# Implementing the Reinforcement Learning Loop with Gym
In this exercise we will implement a basic RL loop with episodes and timesteps using the Cart-Pole environment. You can change environment and use other environments as well, nothing changes as the main goal of gym is to unify the interfaces of all possible environments to build agents that are environment-agnostic as much as possible. This is very peculiar thing of RL: the algorithms are not usually suited to the task but are task-agnostic, so that they can be applied successfully to a variety of environments and still solve them. 
We need to create the environment as before. After that, we can loop for a defined number of episodes, for each episode we loop for a defined number of steps or until the episode is terminated (by checking the done value).
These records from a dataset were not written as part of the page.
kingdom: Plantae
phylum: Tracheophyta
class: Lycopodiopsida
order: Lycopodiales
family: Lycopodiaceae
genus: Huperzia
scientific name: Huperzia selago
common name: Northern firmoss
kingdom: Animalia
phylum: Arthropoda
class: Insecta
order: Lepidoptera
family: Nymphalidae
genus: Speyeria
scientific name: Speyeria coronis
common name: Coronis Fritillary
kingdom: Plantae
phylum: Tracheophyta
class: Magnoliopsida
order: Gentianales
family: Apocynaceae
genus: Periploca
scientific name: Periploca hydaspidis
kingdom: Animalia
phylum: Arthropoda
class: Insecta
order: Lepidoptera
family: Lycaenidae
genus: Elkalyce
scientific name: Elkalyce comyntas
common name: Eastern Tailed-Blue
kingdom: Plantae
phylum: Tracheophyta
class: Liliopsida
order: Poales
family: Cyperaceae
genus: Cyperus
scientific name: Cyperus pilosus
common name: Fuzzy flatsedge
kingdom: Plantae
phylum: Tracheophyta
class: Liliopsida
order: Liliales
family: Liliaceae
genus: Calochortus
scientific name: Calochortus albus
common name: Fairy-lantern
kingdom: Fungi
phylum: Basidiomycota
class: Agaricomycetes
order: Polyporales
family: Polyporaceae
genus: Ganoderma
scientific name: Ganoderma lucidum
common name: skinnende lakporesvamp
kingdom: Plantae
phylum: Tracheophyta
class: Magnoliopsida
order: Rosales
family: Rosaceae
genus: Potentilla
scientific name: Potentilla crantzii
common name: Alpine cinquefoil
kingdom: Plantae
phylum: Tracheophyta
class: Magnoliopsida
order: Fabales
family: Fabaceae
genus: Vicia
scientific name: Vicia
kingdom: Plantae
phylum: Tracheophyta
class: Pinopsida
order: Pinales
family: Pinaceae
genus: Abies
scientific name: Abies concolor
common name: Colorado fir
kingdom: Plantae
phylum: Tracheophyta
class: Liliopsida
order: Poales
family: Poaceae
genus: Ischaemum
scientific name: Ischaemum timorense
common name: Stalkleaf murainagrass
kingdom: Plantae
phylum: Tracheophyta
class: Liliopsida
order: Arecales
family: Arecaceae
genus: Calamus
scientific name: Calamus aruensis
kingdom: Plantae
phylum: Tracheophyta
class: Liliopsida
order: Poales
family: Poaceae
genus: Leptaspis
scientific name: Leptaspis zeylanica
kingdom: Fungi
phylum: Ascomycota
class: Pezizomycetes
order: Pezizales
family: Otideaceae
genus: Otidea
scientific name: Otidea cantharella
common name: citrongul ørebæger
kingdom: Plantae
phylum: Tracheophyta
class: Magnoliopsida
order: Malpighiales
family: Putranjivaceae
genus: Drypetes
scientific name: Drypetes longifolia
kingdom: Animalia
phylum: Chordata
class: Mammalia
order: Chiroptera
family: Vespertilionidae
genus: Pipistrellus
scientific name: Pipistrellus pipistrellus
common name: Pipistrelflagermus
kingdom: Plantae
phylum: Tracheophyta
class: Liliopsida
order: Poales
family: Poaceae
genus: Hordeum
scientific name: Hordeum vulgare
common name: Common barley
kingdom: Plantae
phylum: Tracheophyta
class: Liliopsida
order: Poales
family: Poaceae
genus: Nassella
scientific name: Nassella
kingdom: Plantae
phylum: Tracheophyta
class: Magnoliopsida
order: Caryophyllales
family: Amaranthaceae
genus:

For each timestep we have to call the env.step() function passing an action (we pass a random action for now), we collect the desired information. 

In [1]:
import gym

import matplotlib.pyplot as plt
%matplotlib inline

In [2]:
env = gym.make("CartPole-v1")

# each episode is composed by 100 timesteps
# define 1000 episodes
n_episodes = 10
n_timesteps = 100

# loop for the episodes
for episode_number in range(n_episodes):
    # here we are inside an episode

    # the reset function resets the environment and returns
    # the first environment observation
    observation = env.reset()

    # loop for the given number of timesteps or
    # until the episode is terminated
    for timestep_number in range(n_timesteps):
        
        # render the environment
        env.render(mode="rgb-array")

        # select the action
        action = env.action_space.sample()

        # apply the selected action by calling env.step
        observation, reward, done, info = env.step(action)

        # if done the episode is terminated, we have to reset
        # the environment
        if done:
            print(f"Episode Number: {episode_number}, Timesteps: {timestep_number}")
            # break from the timestep loop
            break

# close the environment
env.close()


Episode Number: 0, Timesteps: 34
Episode Number: 1, Timesteps: 10
Episode Number: 2, Timesteps: 12
Episode Number: 3, Timesteps: 21
Episode Number: 4, Timesteps: 16
Episode Number: 5, Timesteps: 17
Episode Number: 6, Timesteps: 12
Episode Number: 7, Timesteps: 15
Episode Number: 8, Timesteps: 16
Episode Number: 9, Timesteps: 16